» **TRY IT**
The listing below must be repeated word for word, with its images excluded.

—————

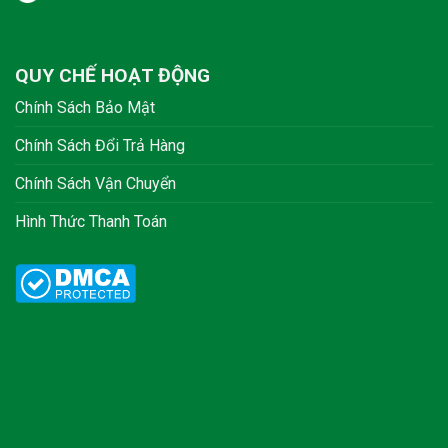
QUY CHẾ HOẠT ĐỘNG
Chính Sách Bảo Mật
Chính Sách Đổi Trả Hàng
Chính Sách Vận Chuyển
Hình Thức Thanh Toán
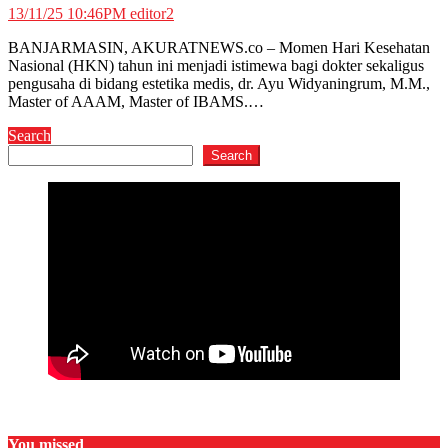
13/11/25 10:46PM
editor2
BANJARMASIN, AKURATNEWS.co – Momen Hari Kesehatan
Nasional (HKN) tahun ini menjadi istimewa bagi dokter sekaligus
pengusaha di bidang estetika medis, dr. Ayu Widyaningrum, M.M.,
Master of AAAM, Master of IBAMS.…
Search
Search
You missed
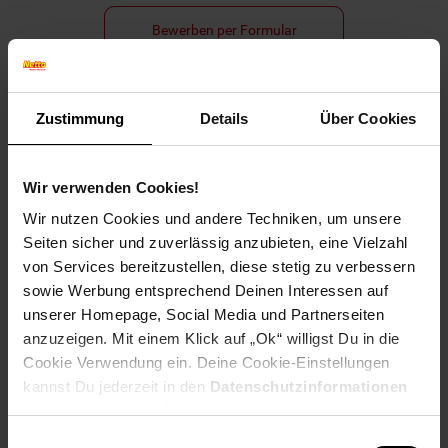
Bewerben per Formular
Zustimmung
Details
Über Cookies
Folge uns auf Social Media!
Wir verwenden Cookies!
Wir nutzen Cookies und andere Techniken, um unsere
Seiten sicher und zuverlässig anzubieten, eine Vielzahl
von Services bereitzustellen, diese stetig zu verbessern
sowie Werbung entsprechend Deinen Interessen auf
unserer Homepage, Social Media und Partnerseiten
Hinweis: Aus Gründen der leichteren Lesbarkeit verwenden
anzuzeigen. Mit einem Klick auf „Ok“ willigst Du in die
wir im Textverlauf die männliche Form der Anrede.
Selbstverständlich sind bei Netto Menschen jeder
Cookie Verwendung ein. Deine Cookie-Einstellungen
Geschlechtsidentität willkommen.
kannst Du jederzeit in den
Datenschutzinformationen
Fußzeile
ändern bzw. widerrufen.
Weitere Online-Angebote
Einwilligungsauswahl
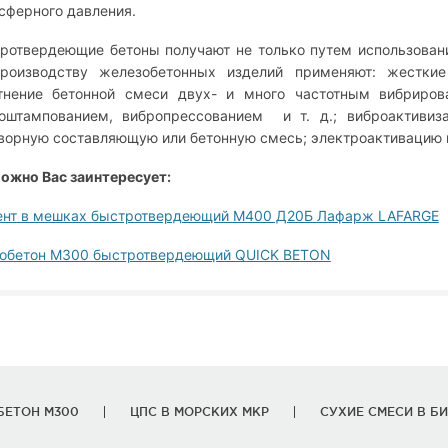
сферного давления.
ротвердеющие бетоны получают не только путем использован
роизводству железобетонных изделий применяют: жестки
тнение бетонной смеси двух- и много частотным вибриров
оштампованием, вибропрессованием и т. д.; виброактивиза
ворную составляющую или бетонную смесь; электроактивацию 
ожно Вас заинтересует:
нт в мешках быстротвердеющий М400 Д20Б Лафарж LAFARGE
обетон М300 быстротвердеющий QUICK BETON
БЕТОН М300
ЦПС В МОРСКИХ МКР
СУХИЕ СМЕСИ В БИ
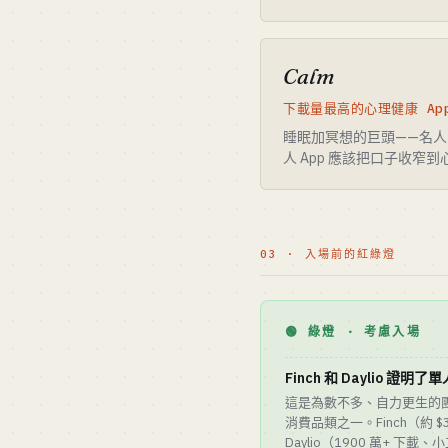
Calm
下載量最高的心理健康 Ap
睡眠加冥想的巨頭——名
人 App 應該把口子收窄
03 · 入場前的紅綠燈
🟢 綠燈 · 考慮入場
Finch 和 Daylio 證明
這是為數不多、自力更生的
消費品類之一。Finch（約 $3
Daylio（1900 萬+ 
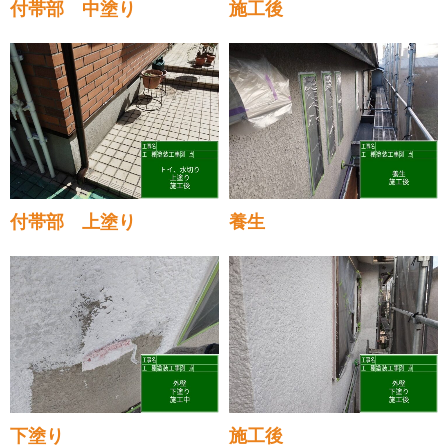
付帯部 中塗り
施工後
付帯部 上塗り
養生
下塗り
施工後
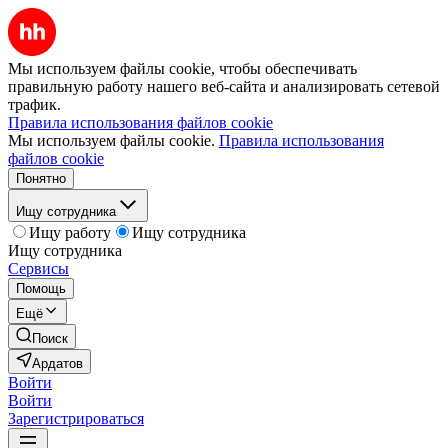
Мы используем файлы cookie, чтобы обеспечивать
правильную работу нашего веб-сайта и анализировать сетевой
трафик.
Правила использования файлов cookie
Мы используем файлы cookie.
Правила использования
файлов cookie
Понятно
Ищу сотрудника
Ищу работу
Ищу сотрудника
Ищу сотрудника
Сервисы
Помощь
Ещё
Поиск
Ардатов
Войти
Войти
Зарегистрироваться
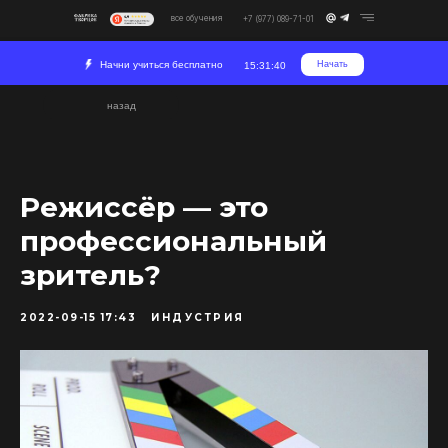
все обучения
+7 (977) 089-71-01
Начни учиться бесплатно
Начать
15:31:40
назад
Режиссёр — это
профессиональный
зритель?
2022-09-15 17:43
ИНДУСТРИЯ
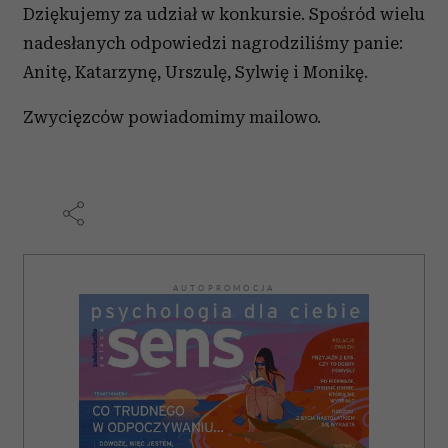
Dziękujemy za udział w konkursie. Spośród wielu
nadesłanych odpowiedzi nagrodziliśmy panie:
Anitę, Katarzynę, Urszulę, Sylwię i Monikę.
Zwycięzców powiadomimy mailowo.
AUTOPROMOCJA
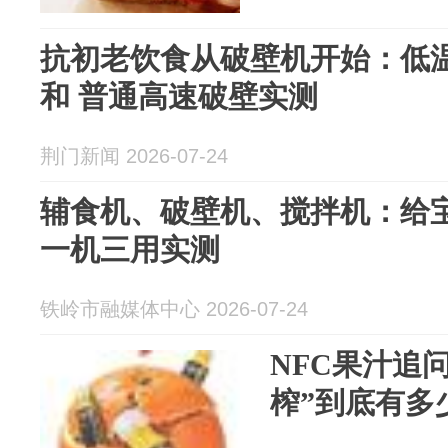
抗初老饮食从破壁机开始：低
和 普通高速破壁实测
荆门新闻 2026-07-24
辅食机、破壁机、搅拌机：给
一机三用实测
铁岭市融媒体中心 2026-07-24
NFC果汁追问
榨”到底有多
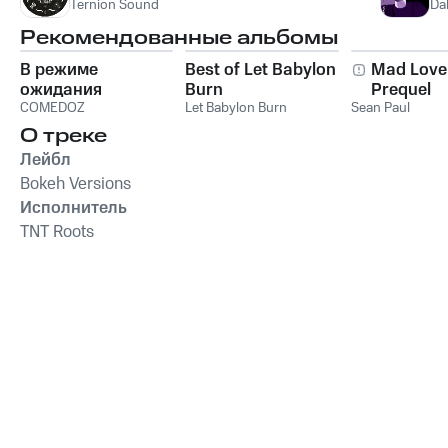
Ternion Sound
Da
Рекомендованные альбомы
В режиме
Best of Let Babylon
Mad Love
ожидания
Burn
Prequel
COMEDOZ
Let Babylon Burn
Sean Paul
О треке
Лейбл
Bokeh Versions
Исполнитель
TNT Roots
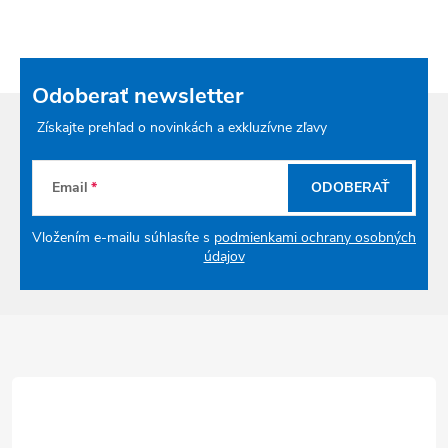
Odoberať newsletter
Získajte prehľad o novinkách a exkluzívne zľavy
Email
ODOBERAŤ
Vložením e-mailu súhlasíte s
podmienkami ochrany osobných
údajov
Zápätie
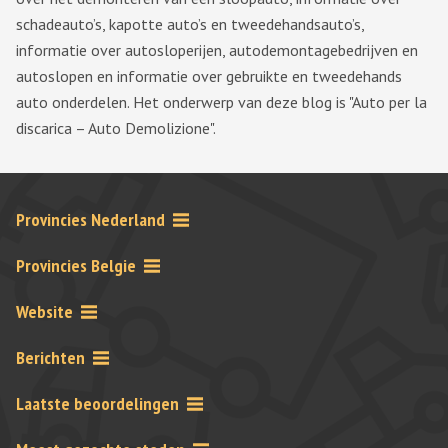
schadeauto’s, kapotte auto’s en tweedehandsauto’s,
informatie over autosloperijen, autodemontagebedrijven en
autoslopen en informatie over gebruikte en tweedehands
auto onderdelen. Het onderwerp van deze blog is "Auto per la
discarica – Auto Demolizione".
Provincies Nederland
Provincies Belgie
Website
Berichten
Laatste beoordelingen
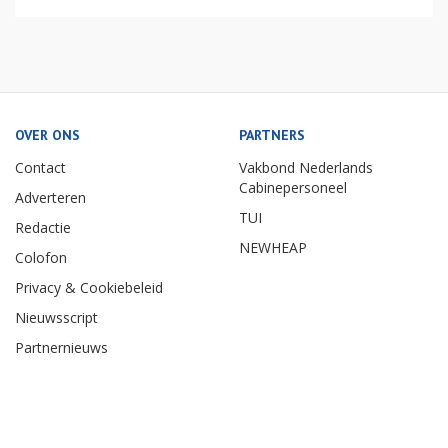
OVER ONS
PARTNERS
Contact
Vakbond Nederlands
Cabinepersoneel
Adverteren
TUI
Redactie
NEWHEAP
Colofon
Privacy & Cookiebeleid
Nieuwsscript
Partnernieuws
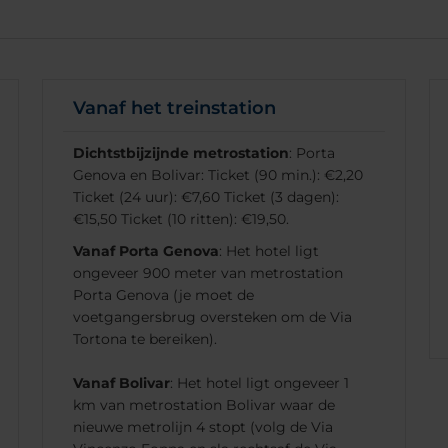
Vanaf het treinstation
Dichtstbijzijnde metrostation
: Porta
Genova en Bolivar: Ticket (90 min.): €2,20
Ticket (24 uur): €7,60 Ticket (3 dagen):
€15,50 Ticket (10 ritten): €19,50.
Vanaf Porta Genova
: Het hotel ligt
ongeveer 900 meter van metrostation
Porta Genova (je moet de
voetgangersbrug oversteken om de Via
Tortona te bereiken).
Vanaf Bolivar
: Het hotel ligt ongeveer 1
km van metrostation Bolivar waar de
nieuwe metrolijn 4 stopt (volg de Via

—————

» **RESPONSE TO THE EXERCISE**
QUY CHẾ HOẠT ĐỘNG
Chính Sách Bảo Mật
Chính Sách Đổi Trả Hàng
Chính Sách Vận Chuyển
Hình Thức Thanh Toán
13/11/25 10:46PM
editor2
BANJARMASIN, AKURATNEWS.co – Momen Hari Kesehatan
Nasional (HKN) tahun ini menjadi istimewa bagi dokter sekaligus
pengusaha di bidang estetika medis, dr. Ayu Widyaningrum, M.M.,
Master of AAAM, Master of IBAMS.…
Search
Search
You missed
Bewerben per Formular
Zustimmung
Details
Über Cookies
Folge uns auf Social Media!
Wir verwenden Cookies!
Wir nutzen Cookies und andere Techniken, um unsere
Seiten sicher und zuverlässig anzubieten, eine Vielzahl
von Services bereitzustellen, diese stetig zu verbessern
sowie Werbung entsprechend Deinen Interessen auf
unserer Homepage, Social Media und Partnerseiten
Hinweis: Aus Gründen der leichteren Lesbarkeit verwenden
anzuzeigen. Mit einem Klick auf „Ok“ willigst Du in die
wir im Textverlauf die männliche Form der Anrede.
Selbstverständlich sind bei Netto Menschen jeder
Cookie Verwendung ein. Deine Cookie-Einstellungen
Geschlechtsidentität willkommen.
kannst Du jederzeit in den
Datenschutzinformationen
Fußzeile
ändern bzw. widerrufen.
Weitere Online-Angebote
Einwilligungsauswahl
сферного давления.
ротвердеющие бетоны получают не только путем использован
роизводству железобетонных изделий применяют: жестки
тнение бетонной смеси двух- и много частотным вибриров
оштампованием, вибропрессованием и т. д.; виброактивиза
ворную составляющую или бетонную смесь; электроактивацию 
ожно Вас заинтересует:
нт в мешках быстротвердеющий М400 Д20Б Лафарж LAFARGE
обетон М300 быстротвердеющий QUICK BETON
БЕТОН М300
ЦПС В МОРСКИХ МКР
СУХИЕ СМЕСИ В БИ
Calm
下載量最高的心理健康 Ap
睡眠加冥想的巨頭——名
人 App 應該把口子收窄
03 · 入場前的紅綠燈
🟢 綠燈 · 考慮入場
Finch 和 Daylio 證明
這是為數不多、自力更生的
消費品類之一。Finch（約 $3
Daylio（1900 萬+ 
付帯部 中塗り
施工後
付帯部 上塗り
養生
下塗り
施工後
Мы используем файлы cookie, чтобы обеспечивать
правильную работу нашего веб-сайта и анализировать сетевой
трафик.
Правила использования файлов cookie
Мы используем файлы cookie.
Правила использования
файлов cookie
Понятно
Ищу сотрудника
Ищу работу
Ищу сотрудника
Ищу сотрудника
Сервисы
Помощь
Ещё
Поиск
Ардатов
Войти
Войти
Зарегистрироваться
все обучения
+7 (977) 089-71-01
Начни учиться бесплатно
Начать
15:31:40
назад
Режиссёр — это
профессиональный
зритель?
2022-09-15 17:43
ИНДУСТРИЯ
Dziękujemy za udział w konkursie. Spośród wielu
nadesłanych odpowiedzi nagrodziliśmy panie:
Anitę, Katarzynę, Urszulę, Sylwię i Monikę.
Zwycięzców powiadomimy mailowo.
AUTOPROMOCJA
抗初老饮食从破壁机开始：低
和 普通高速破壁实测
荆门新闻 2026-07-24
辅食机、破壁机、搅拌机：给
一机三用实测
铁岭市融媒体中心 2026-07-24
NFC果汁追问
榨”到底有多
Ternion Sound
Da
Рекомендованные альбомы
В режиме
Best of Let Babylon
Mad Love
ожидания
Burn
Prequel
COMEDOZ
Let Babylon Burn
Sean Paul
О треке
Лейбл
Bokeh Versions
Исполнитель
TNT Roots
Odoberať newsletter
Získajte prehľad o novinkách a exkluzívne zľavy
Email
ODOBERAŤ
Vložením e-mailu súhlasíte s
podmienkami ochrany osobných
údajov
Zápätie
schadeauto’s, kapotte auto’s en tweedehandsauto’s,
informatie over autosloperijen, autodemontagebedrijven en
autoslopen en informatie over gebruikte en tweedehands
auto onderdelen. Het onderwerp van deze blog is "Auto per la
discarica – Auto Demolizione".
Provincies Nederland
Provincies Belgie
Website
Berichten
Laatste beoordelingen
OVER ONS
PARTNERS
Contact
Vakbond Nederlands
Cabinepersoneel
Adverteren
TUI
Redactie
NEWHEAP
Colofon
Privacy & Cookiebeleid
Nieuwsscript
Partnernieuws
Vanaf het treinstation
Dichtstbijzijnde metrostation
: Porta
Genova en Bolivar: Ticket (90 min.): €2,20
Ticket (24 uur): €7,60 Ticket (3 dagen):
€15,50 Ticket (10 ritten): €19,50.
Vanaf Porta Genova
: Het hotel ligt
ongeveer 900 meter van metrostation
Porta Genova (je moet de
voetgangersbrug oversteken om de Via
Tortona te bereiken).
Vanaf Bolivar
: Het hotel ligt ongeveer 1
km van metrostation Bolivar waar de
nieuwe metrolijn 4 stopt (volg de Via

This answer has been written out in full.